### RECORDS FOR THIS EXERCISE
* * *
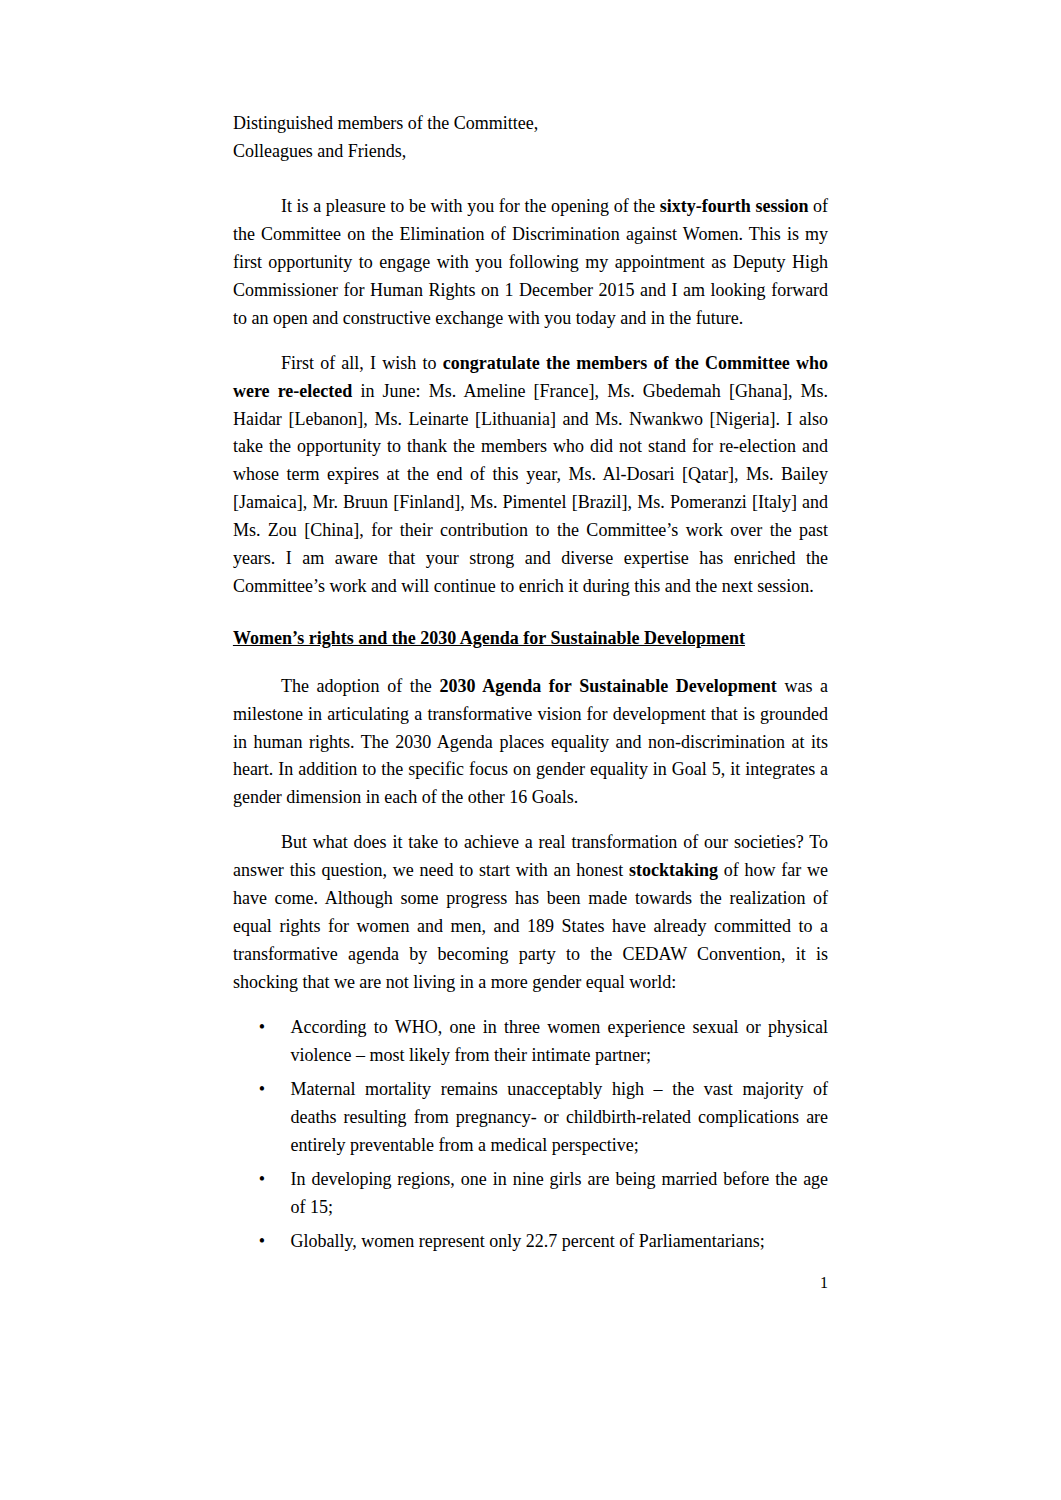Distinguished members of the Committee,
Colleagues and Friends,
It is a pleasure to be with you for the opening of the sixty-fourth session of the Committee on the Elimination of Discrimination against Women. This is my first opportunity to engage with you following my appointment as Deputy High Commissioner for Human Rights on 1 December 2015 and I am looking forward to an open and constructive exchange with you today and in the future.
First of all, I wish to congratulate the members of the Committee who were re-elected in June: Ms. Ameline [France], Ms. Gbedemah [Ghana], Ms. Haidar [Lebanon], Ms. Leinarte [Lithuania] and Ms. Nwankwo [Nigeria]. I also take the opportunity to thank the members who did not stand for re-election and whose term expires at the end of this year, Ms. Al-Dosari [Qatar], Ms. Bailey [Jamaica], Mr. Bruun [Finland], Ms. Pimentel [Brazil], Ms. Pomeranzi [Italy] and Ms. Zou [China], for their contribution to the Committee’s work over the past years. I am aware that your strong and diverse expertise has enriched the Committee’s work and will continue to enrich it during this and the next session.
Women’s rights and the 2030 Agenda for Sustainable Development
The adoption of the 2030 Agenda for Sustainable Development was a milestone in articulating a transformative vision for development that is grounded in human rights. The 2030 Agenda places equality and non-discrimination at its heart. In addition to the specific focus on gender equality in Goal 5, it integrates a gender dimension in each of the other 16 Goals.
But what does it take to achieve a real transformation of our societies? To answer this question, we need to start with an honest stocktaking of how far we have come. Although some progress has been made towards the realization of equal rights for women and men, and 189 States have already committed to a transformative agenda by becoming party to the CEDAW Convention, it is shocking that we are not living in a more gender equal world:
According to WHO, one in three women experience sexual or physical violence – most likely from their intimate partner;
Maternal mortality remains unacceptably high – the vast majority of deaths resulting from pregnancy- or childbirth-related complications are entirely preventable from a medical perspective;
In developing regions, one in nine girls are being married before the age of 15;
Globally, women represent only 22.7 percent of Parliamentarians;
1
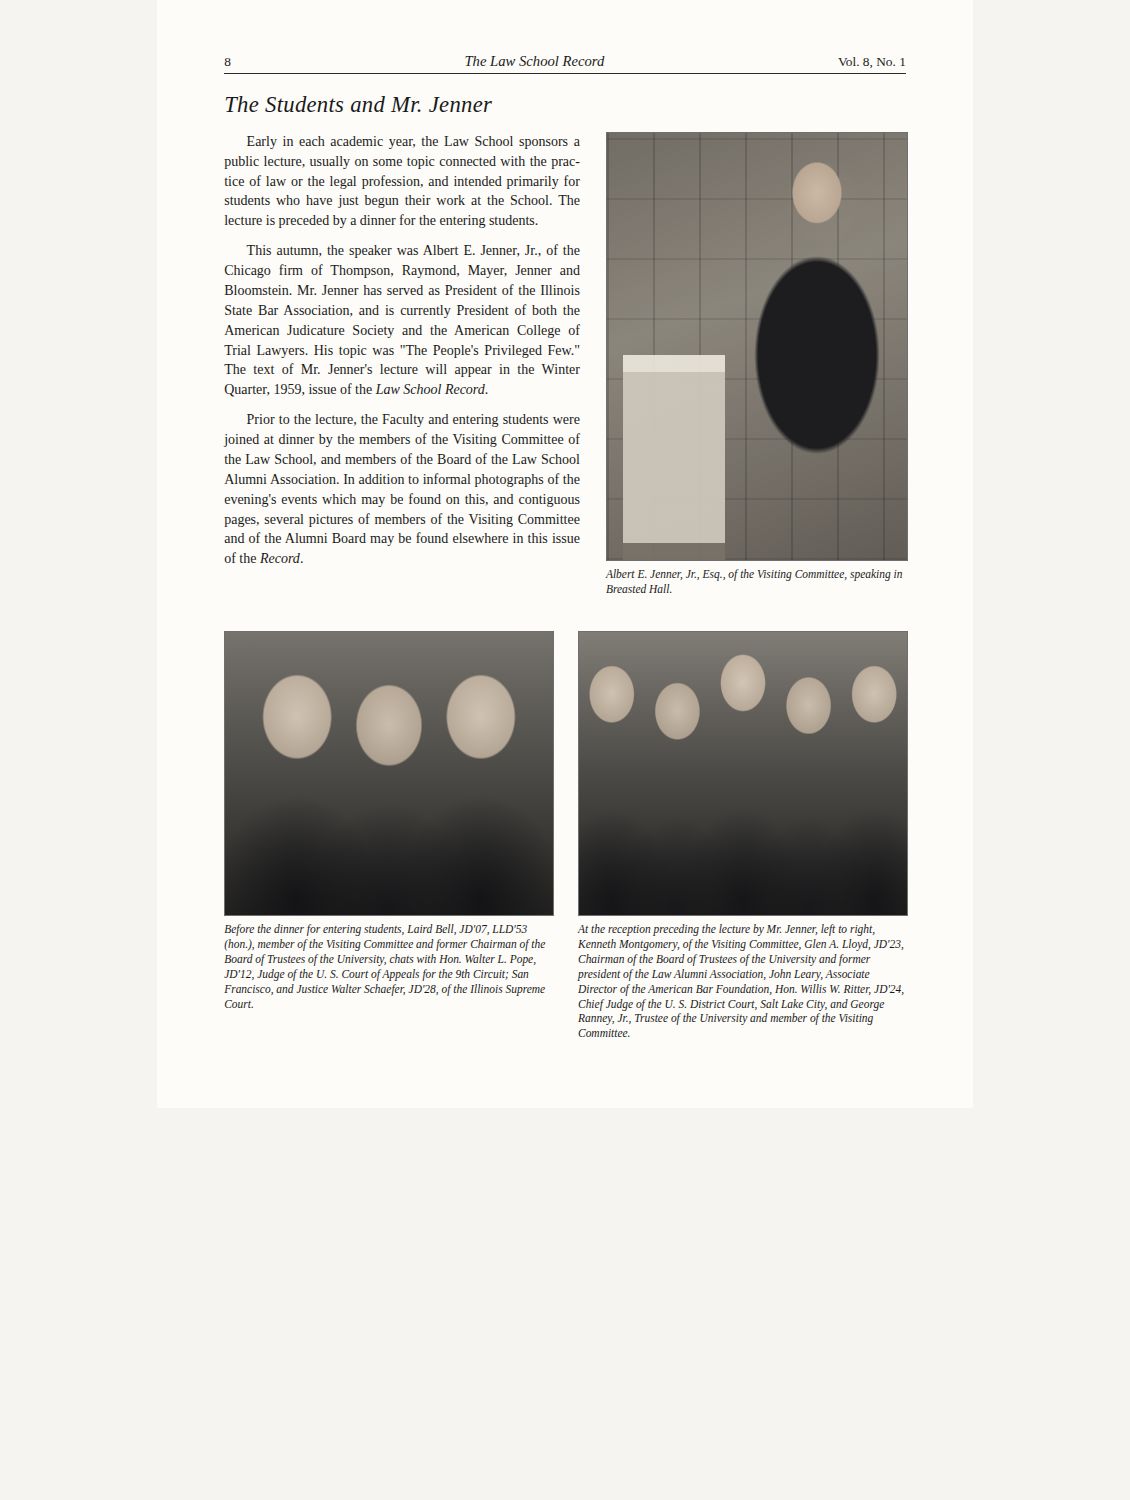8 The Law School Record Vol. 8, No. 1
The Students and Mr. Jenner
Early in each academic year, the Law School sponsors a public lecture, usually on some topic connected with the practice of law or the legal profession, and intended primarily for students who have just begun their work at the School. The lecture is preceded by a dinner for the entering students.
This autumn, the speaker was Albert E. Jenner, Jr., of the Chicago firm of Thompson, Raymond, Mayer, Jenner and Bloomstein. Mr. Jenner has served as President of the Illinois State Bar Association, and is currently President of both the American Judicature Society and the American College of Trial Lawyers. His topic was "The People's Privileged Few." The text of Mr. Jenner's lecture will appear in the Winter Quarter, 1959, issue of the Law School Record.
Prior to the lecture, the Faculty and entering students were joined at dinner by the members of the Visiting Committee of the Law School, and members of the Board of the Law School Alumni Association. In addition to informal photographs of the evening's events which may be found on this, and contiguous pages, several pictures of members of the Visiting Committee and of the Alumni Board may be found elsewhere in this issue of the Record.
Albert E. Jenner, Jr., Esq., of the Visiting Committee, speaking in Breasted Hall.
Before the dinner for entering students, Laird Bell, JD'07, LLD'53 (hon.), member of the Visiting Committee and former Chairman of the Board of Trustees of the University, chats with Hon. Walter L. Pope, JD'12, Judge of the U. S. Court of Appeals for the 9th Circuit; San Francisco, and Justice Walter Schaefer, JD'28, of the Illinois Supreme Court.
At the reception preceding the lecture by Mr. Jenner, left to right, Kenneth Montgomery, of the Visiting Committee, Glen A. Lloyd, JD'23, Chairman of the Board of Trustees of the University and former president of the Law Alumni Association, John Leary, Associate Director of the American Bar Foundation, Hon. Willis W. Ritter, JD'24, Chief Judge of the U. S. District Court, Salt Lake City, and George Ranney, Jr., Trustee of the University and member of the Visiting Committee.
* * *
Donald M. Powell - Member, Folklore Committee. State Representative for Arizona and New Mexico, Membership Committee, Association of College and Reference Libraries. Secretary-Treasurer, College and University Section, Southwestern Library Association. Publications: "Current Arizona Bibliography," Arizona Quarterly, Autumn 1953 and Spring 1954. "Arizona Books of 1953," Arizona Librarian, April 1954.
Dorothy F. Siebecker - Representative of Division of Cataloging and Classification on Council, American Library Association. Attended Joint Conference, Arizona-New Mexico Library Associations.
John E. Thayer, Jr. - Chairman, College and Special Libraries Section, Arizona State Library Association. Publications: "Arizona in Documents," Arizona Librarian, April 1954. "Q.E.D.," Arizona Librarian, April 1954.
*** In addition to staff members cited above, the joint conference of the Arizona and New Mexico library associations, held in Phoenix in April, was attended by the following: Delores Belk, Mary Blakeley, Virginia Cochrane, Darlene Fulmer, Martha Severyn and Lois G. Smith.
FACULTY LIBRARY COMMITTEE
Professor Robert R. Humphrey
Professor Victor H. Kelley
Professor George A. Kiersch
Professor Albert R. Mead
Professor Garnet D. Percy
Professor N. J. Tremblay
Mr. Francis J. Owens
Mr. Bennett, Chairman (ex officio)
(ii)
* * *
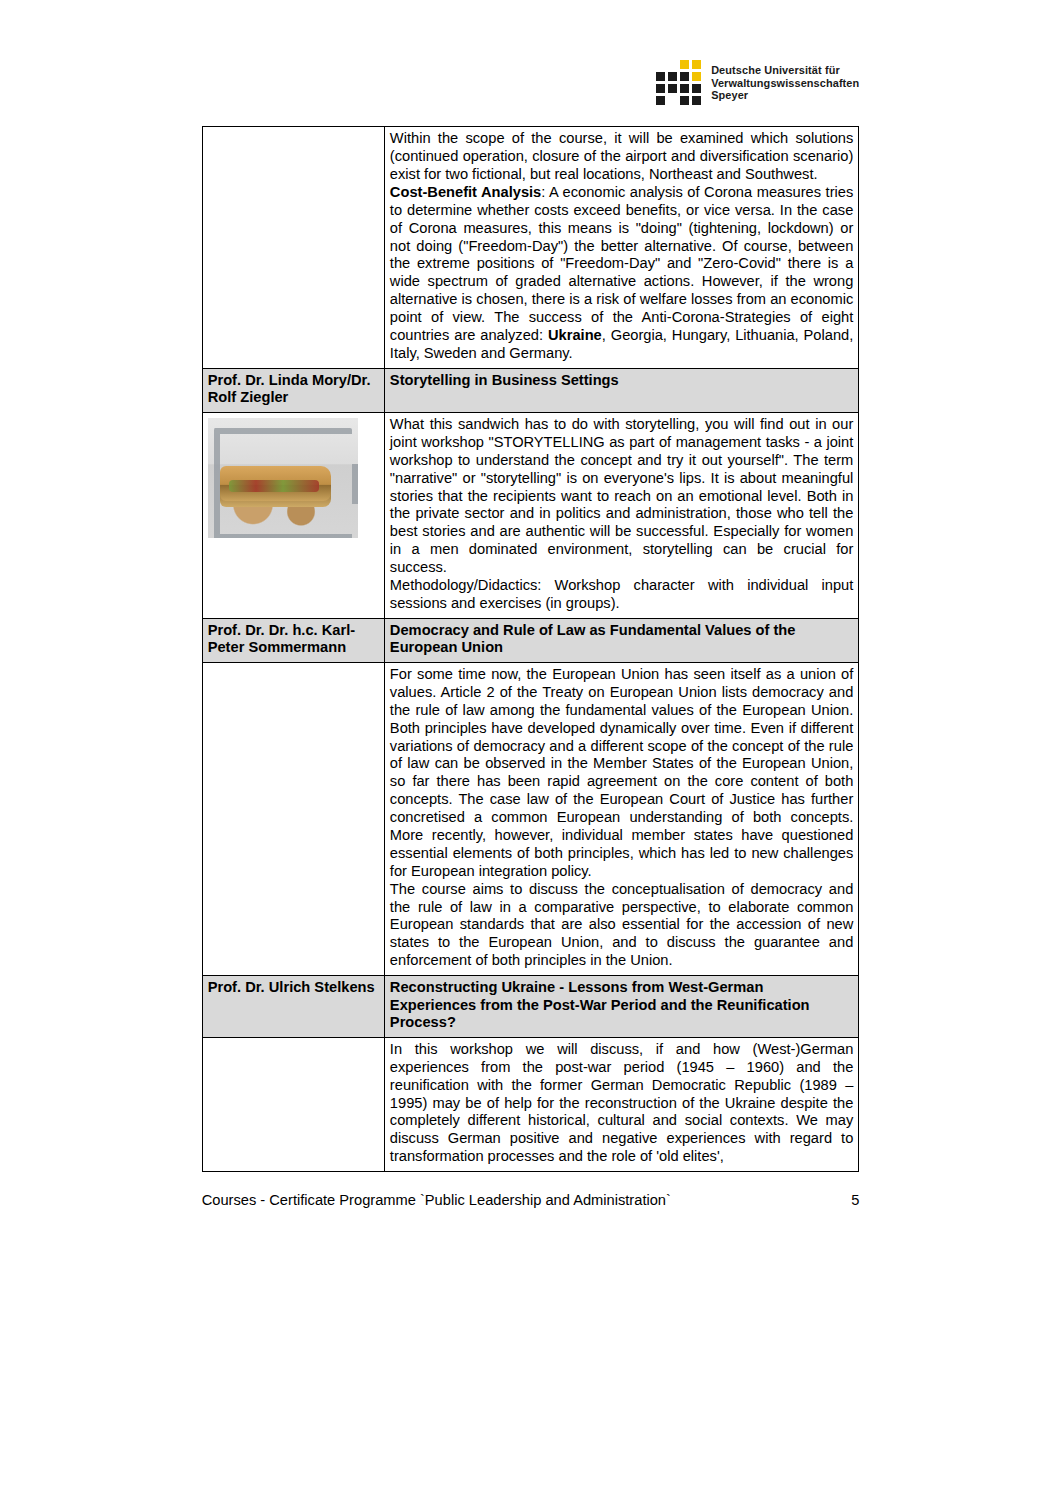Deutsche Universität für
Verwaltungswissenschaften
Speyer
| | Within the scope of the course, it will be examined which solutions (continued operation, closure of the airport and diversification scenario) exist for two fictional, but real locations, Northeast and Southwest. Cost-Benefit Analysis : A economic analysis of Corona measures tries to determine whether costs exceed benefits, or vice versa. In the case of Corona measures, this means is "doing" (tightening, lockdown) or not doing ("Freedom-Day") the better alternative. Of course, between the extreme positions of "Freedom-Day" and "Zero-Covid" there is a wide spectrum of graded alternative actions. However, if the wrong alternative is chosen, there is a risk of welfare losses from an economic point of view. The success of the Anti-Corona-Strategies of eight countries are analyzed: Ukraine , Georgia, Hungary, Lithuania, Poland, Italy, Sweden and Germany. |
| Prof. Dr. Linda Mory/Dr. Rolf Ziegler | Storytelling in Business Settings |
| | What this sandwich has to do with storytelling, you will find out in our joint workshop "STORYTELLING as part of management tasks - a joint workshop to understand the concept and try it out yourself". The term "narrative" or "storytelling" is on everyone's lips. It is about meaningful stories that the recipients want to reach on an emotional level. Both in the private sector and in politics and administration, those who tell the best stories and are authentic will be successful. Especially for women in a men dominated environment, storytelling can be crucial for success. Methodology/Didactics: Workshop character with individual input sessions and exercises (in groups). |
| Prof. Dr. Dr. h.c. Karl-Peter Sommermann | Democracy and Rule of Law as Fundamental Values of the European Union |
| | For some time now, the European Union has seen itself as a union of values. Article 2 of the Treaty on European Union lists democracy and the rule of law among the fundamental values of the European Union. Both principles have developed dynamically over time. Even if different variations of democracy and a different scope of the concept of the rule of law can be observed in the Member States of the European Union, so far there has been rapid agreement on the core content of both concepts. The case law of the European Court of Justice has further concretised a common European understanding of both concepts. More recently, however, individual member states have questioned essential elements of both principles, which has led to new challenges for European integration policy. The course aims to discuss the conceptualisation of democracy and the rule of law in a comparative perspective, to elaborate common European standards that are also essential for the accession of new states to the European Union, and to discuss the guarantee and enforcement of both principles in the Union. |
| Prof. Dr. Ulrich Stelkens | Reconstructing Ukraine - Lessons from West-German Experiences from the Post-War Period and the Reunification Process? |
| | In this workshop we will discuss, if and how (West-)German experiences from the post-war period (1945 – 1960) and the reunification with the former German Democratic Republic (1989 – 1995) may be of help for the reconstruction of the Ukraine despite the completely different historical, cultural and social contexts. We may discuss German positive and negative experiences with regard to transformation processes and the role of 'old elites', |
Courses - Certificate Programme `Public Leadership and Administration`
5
* * *
### HOW TO COMPLETE THIS TASK
Copy out the lines above exactly, beginning at the one that contains "and Germany. |" and ending at the one that contains "Business Settings |".

### SOLUTION TO THIS EXERCISE
| | Within the scope of the course, it will be examined which solutions (continued operation, closure of the airport and diversification scenario) exist for two fictional, but real locations, Northeast and Southwest. Cost-Benefit Analysis : A economic analysis of Corona measures tries to determine whether costs exceed benefits, or vice versa. In the case of Corona measures, this means is "doing" (tightening, lockdown) or not doing ("Freedom-Day") the better alternative. Of course, between the extreme positions of "Freedom-Day" and "Zero-Covid" there is a wide spectrum of graded alternative actions. However, if the wrong alternative is chosen, there is a risk of welfare losses from an economic point of view. The success of the Anti-Corona-Strategies of eight countries are analyzed: Ukraine , Georgia, Hungary, Lithuania, Poland, Italy, Sweden and Germany. |
| Prof. Dr. Linda Mory/Dr. Rolf Ziegler | Storytelling in Business Settings |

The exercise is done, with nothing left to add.